Last month, I mentioned to a friend that I was going to re-read the novel Slaughterhouse-Five; I had read it in high school, but I wanted to re-read it as a mature adult. This prompted him to quote the saying that it's not youth that's wasted on the young, it's literature that's wasted on the young. (I did re-read the novel, which retains its power and interest after 50 years.)
But while doing some work to build a new course, I was looking at various texts on Fourier analysis, and on real analysis. This is mathematics I learned, or was supposed to have learned, when I was in college or graduate school. But undoubtedly my understanding was rather rough when I first learned these subjects. At one point last week, I was reading an online excerpt of a introductory (senior/first-year graduate) level real analysis text by Elias Stein. Stein was a leading analyst, and as I quickly realized, a lucid writer. I realized as I read the free excerpt of his text that I would certainly benefit, thirty-some years after completing graduate school, from studying again this level of mathematics. It occurred to me that perhaps mathematics can be wasted on the young, who are too inexperienced to really understand what's going on.

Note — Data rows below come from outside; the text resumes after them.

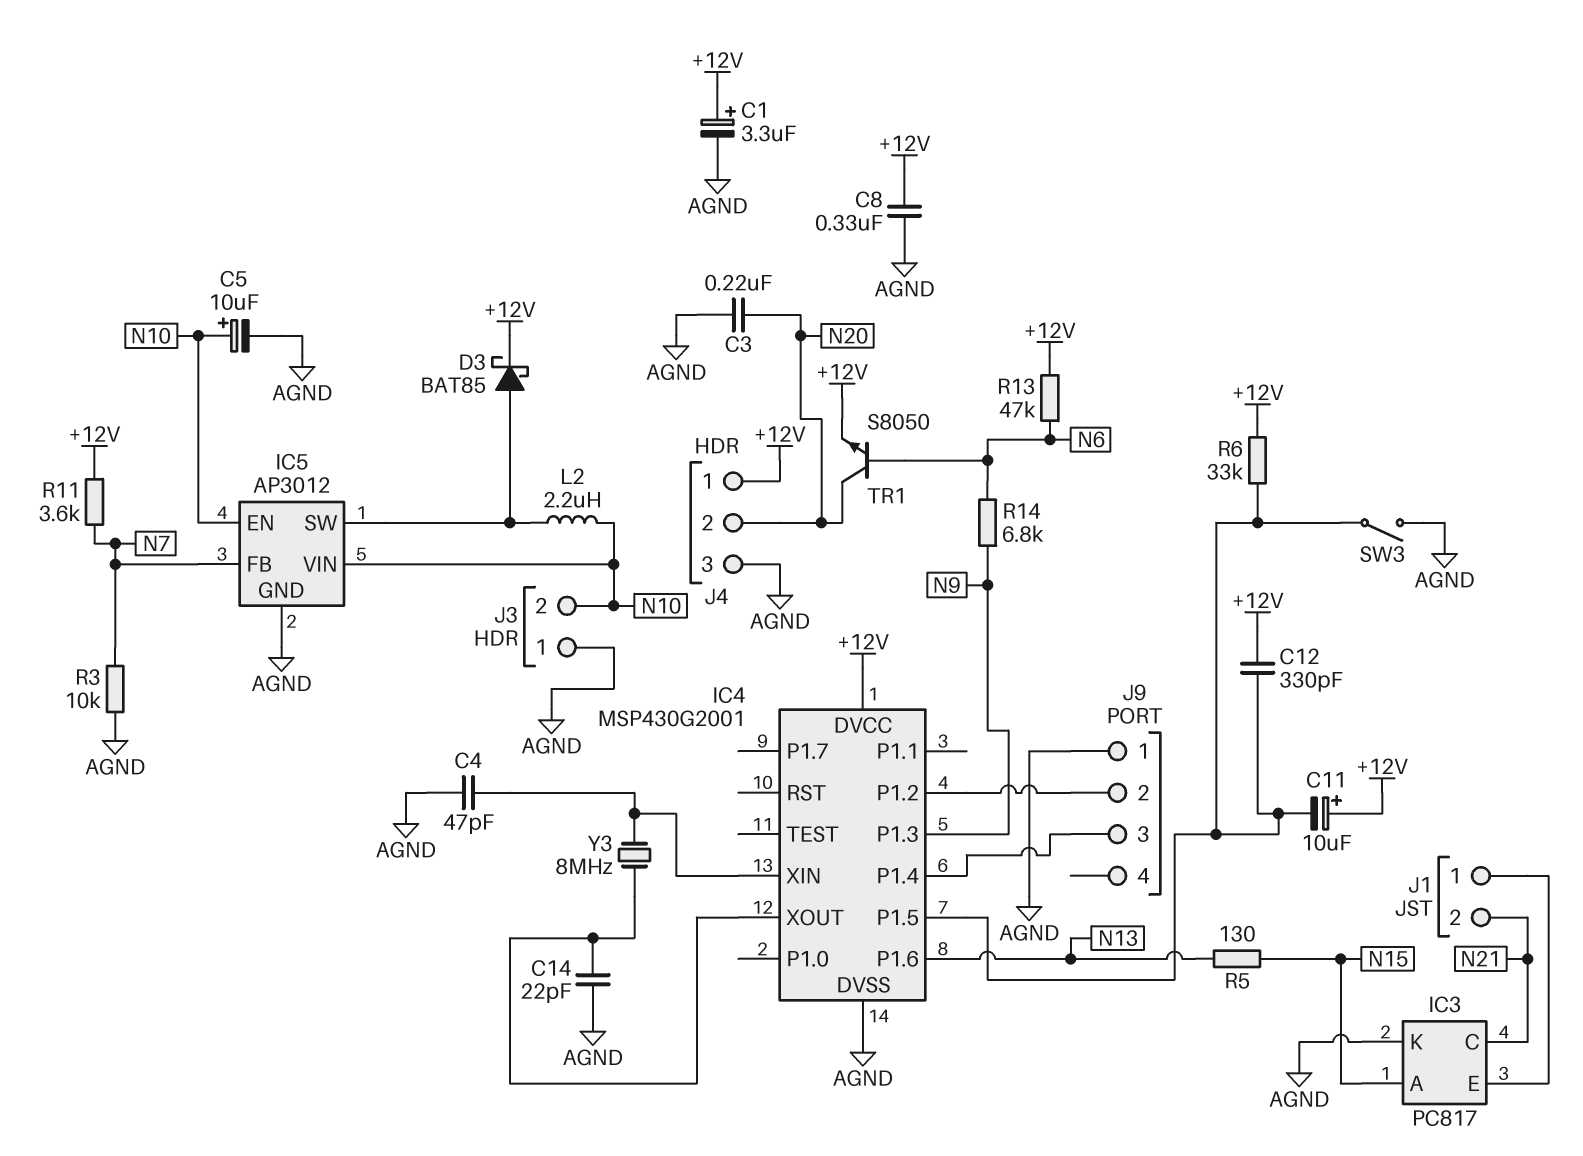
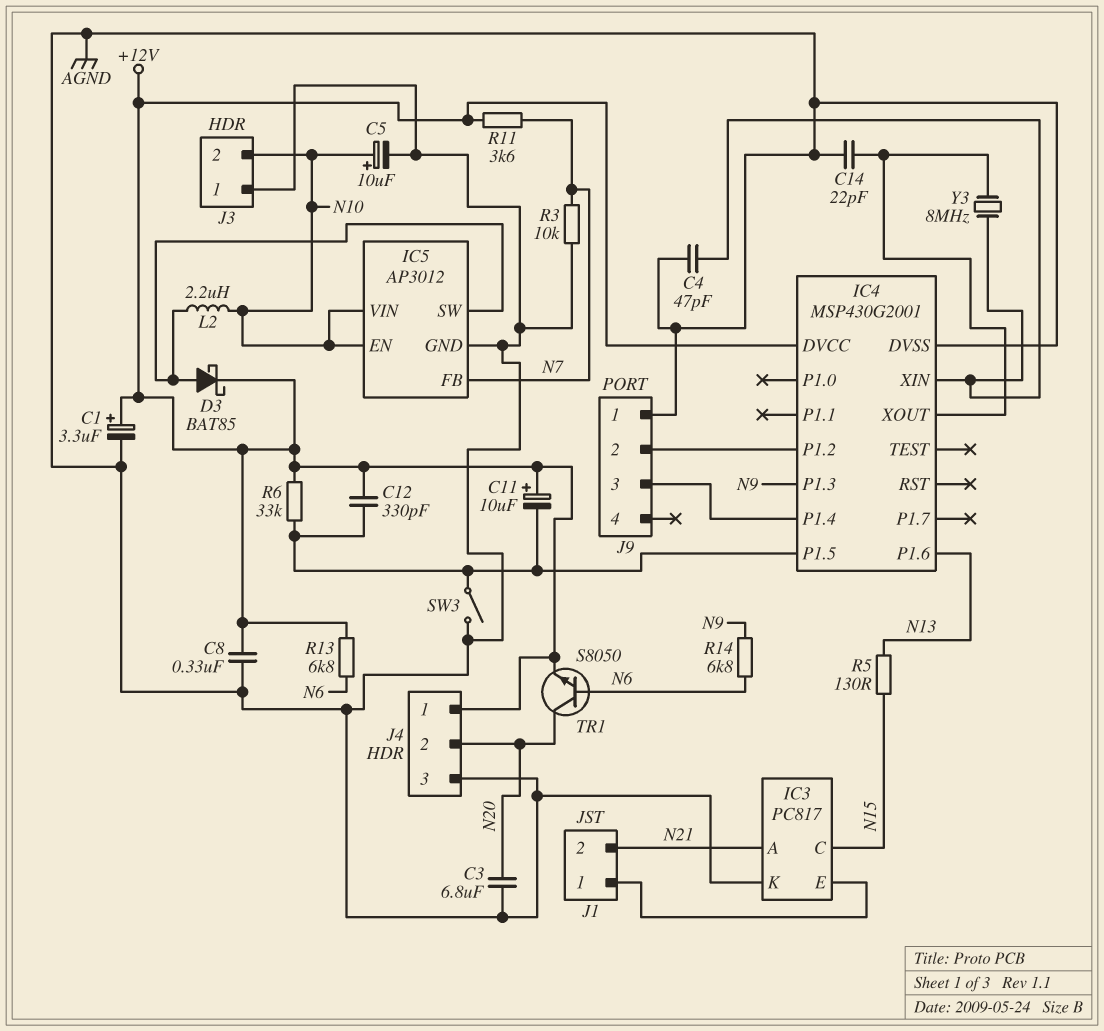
C3: 220nF (AGND, N20) -> 6.8uF (AGND, N20)
IC3 pin A: N15 -> N21
IC3 pin C: N21 -> N15
R13: 47k (+12V, N6) -> 6.8k (+12V, N6)

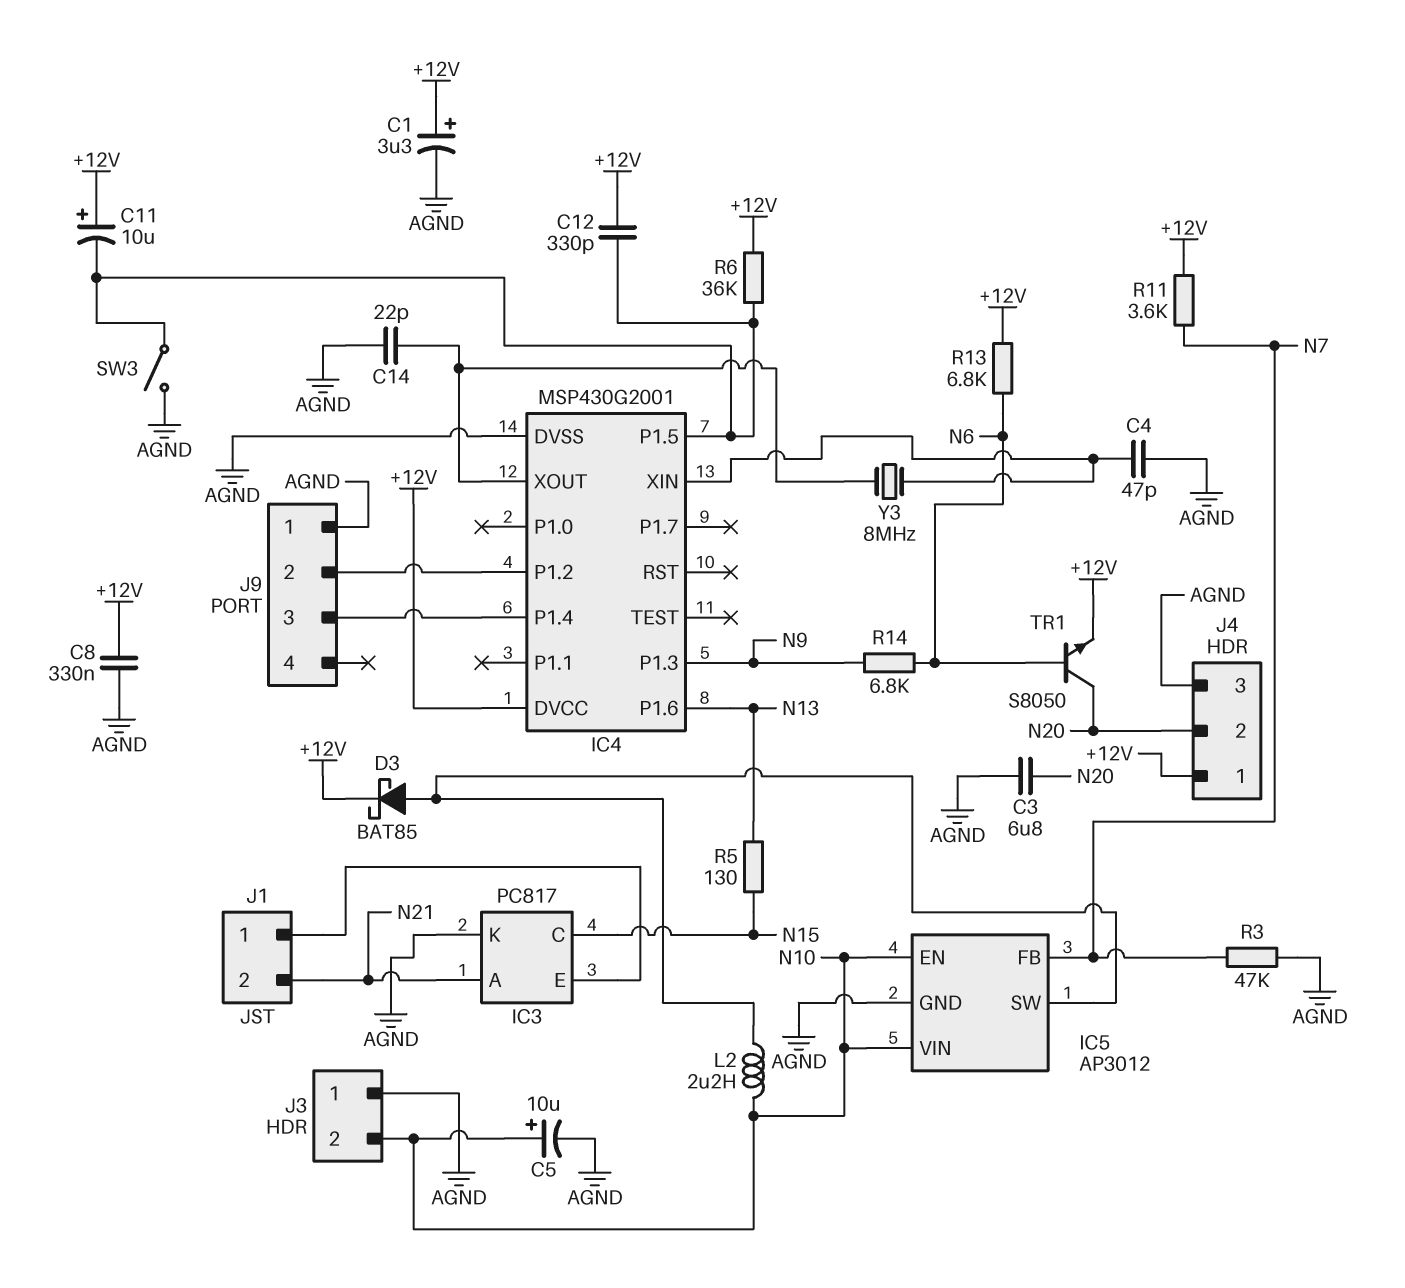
R3: 10k (AGND, N7) -> 47k (AGND, N7)
R6: 33k (+12V, IC4/P1.5) -> 36k (+12V, IC4/P1.5)

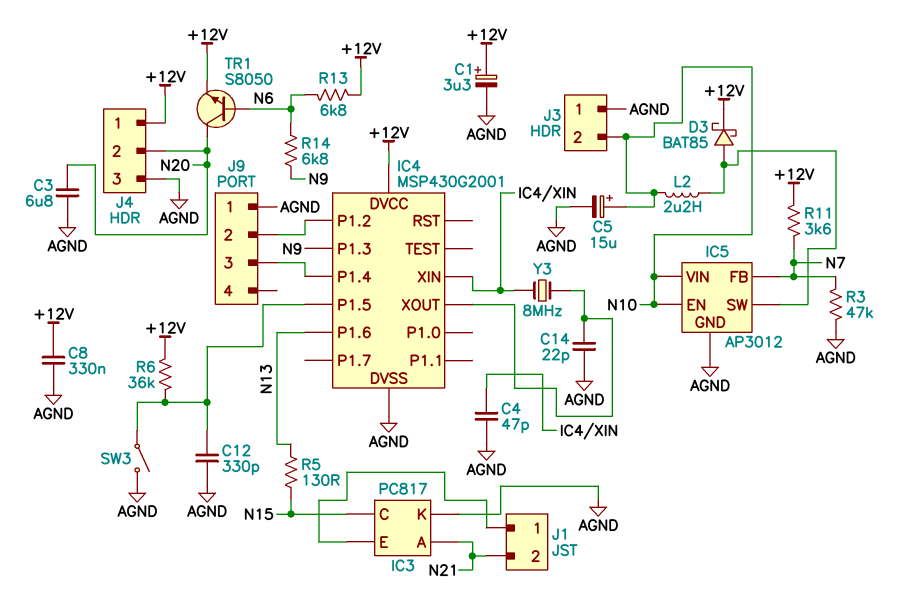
C5: 10uF (plus N10, minus AGND) -> 15uF (plus N10, minus AGND)
C11: 10uF (plus +12V, minus IC4/P1.5) -> none
C12: 330pF (+12V, IC4/P1.5) -> 330pF (AGND, IC4/P1.5)

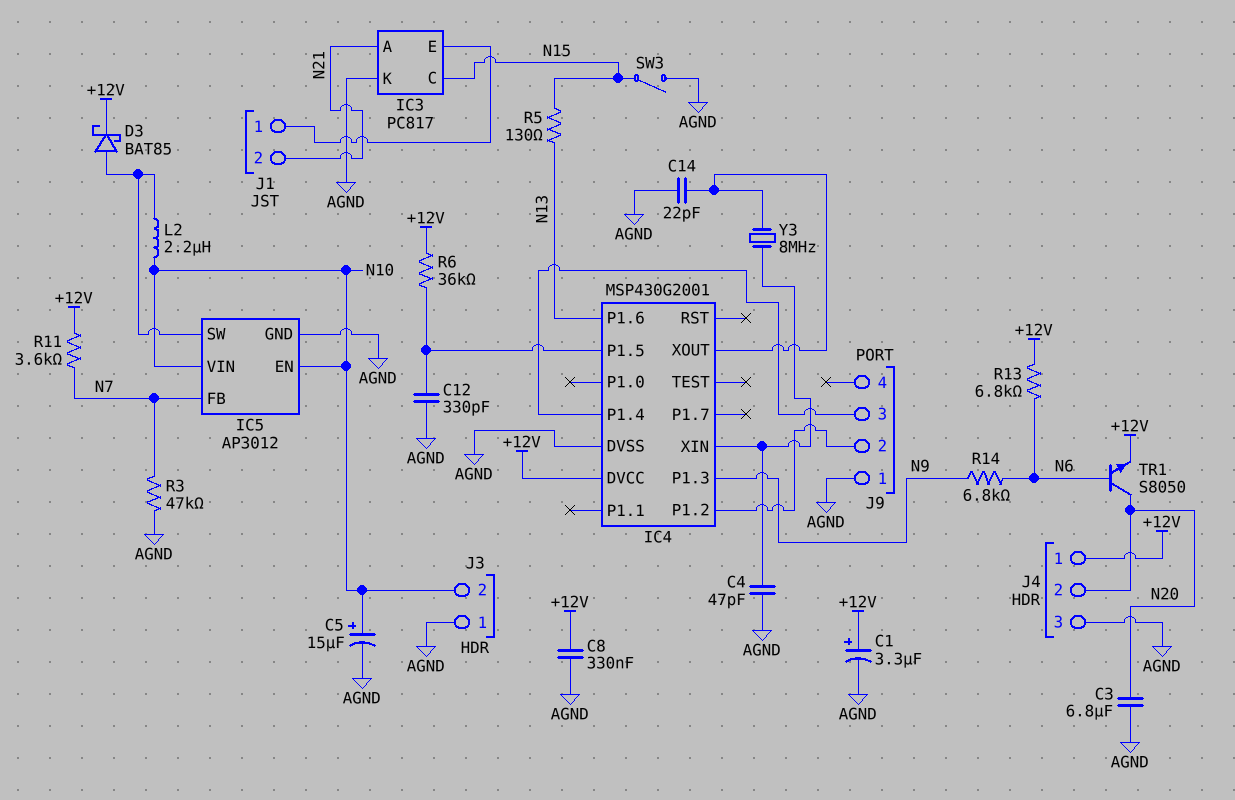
SW3: switch (AGND, IC4/P1.5) -> switch (AGND, N15)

One lovely bit of mathematics in Stein's text in particular caught my attention: the definition of an outer measure in the theory of Lebesgue integration. This is as follows, for a set \(E\) in the real line: \[ m_*(E) = \inf \sum_{j=1}^\infty|I_j|,\] where the infimum is taken over all countable coverings of \(E\) by open intervals \(I_j\) (where \(|I_j|\) is the length of the interval \(I_j\)). Stein points out that this is different than the Jordan outer content defined by \[ J_*(E) = \inf \sum_{j=1}^n|I_j|,\] where the infimum is taken over all finite coverings of \(E\). I was surprised that that these would be different; that to make Lebesgue measure and integration work properly, it is necessary to to use countable covers. Stein refers to Exercise 14 in that chapter for an explanation: This exercise is to show that there is a countable set \(E\subset[0,1]\) such that \(m_*(E)=0\) but \(J_*(E)=1\). The exercise gives as a hint to show that \(J_*(E)=J_*(\overline{E})\), where \(\overline{E}\) is the closure of the set \(E\). The solution to the exercise is to let \(E=\mathbb Q\cap[0,1]\). Any cover of \(E\) by finitely many open intervals will cover all of \([0,1]\), forcing \(J_*(E)=1\). But if we enumerate \(E\) as \(\{r_1,r_2,r_3,\ldots\}\), we can cover \(E\) by a countable collection of open intervals of arbitrarily small total length: Let \(I_j=\big(-\epsilon/2^{j+1},\epsilon/2^{j+1}\big)\), so that \[\sum_{j=1}^\infty|I_j| = \sum_{j=1}^\infty \frac\epsilon{2^{j+1}}=\epsilon,\] forcing \(m_*(E)=0\).